Le printemps 2024 a débuté plus tôt que prévu
Vous pensiez que le printemps commençait traditionnellement le 21 mars ? Détrompez-vous. Cette année, la saison du renouveau a officiellement débuté ce vendredi 20 mars, précisément à 15 heures 45 minutes et 57 secondes. Pour simplifier, on peut arrondir à 15h46. Ce moment précis correspond à l'équinoxe de printemps, un phénomène astronomique particulier.
Le phénomène de l'équinoxe expliqué
À cet instant exact, le soleil se trouve parfaitement à la verticale de l'équateur terrestre. Cette configuration unique crée une égalité parfaite entre la durée du jour et celle de la nuit sur l'ensemble de notre planète. À partir de cet événement, dans l'hémisphère nord et donc en France, les jours commencent à s'allonger progressivement.
Cette situation perdurera jusqu'au prochain équinoxe, celui d'automne, qui interviendra le 23 septembre à 2h05 en France. Entre ces deux dates, nous profiterons de journées plus longues que les nuits, caractéristique principale de la belle saison.

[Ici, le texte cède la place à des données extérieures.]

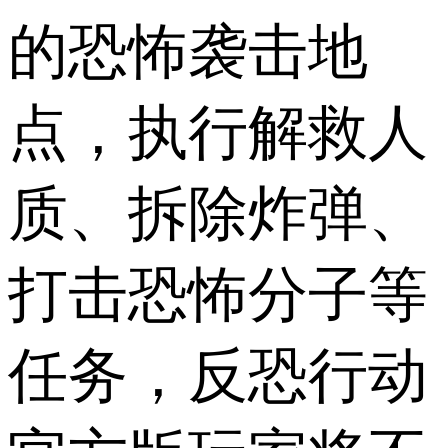
的恐怖袭击地
点，执行解救人
质、拆除炸弹、
打击恐怖分子等
任务，反恐行动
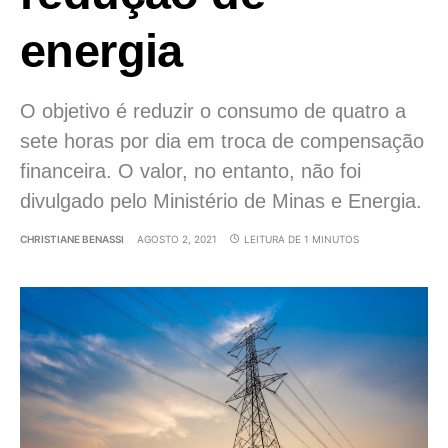
energia
O objetivo é reduzir o consumo de quatro a
sete horas por dia em troca de compensação
financeira. O valor, no entanto, não foi
divulgado pelo Ministério de Minas e Energia.
CHRISTIANE BENASSI
AGOSTO 2, 2021
LEITURA DE 1 MINUTOS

Pourquoi le 20 mars et non le 21 ?
La raison de ce décalage calendaire remonte au XVIe siècle et à la réforme du calendrier par le pape Grégoire XIII. Dans sa bulle pontificale du 24 février 1582, il établit le calendrier grégorien que nous utilisons toujours aujourd'hui. Ce système divise l'année en douze mois totalisant 365 jours.
Or, notre planète met précisément 365,2422 jours pour accomplir sa révolution complète autour du soleil. Ce décalage apparent, bien que minime, s'accumule au fil des années. Pour compenser cette différence, le calendrier intègre un jour supplémentaire tous les quatre ans lors des années bissextiles.
Un calendrier qui bouleverse nos repères
Cet ajustement régulier a pour conséquence directe de décaler progressivement la date de l'équinoxe dans notre calendrier. Le phénomène est tel que la majorité d'entre nous ne connaîtrons jamais un début de printemps un 21 mars. En effet, il faudra attendre l'année 2102 pour que cela se produise à nouveau.
D'ici là, l'équinoxe de printemps tombera même à plusieurs reprises le 19 mars, accentuant encore ce décalage par rapport à nos représentations traditionnelles. Notre perception du calendrier se trouve ainsi régulièrement mise à l'épreuve par les réalités astronomiques.
Cette situation illustre parfaitement comment nos constructions humaines, comme les calendriers, doivent constamment s'adapter aux lois immuables de l'astronomie et du mouvement céleste.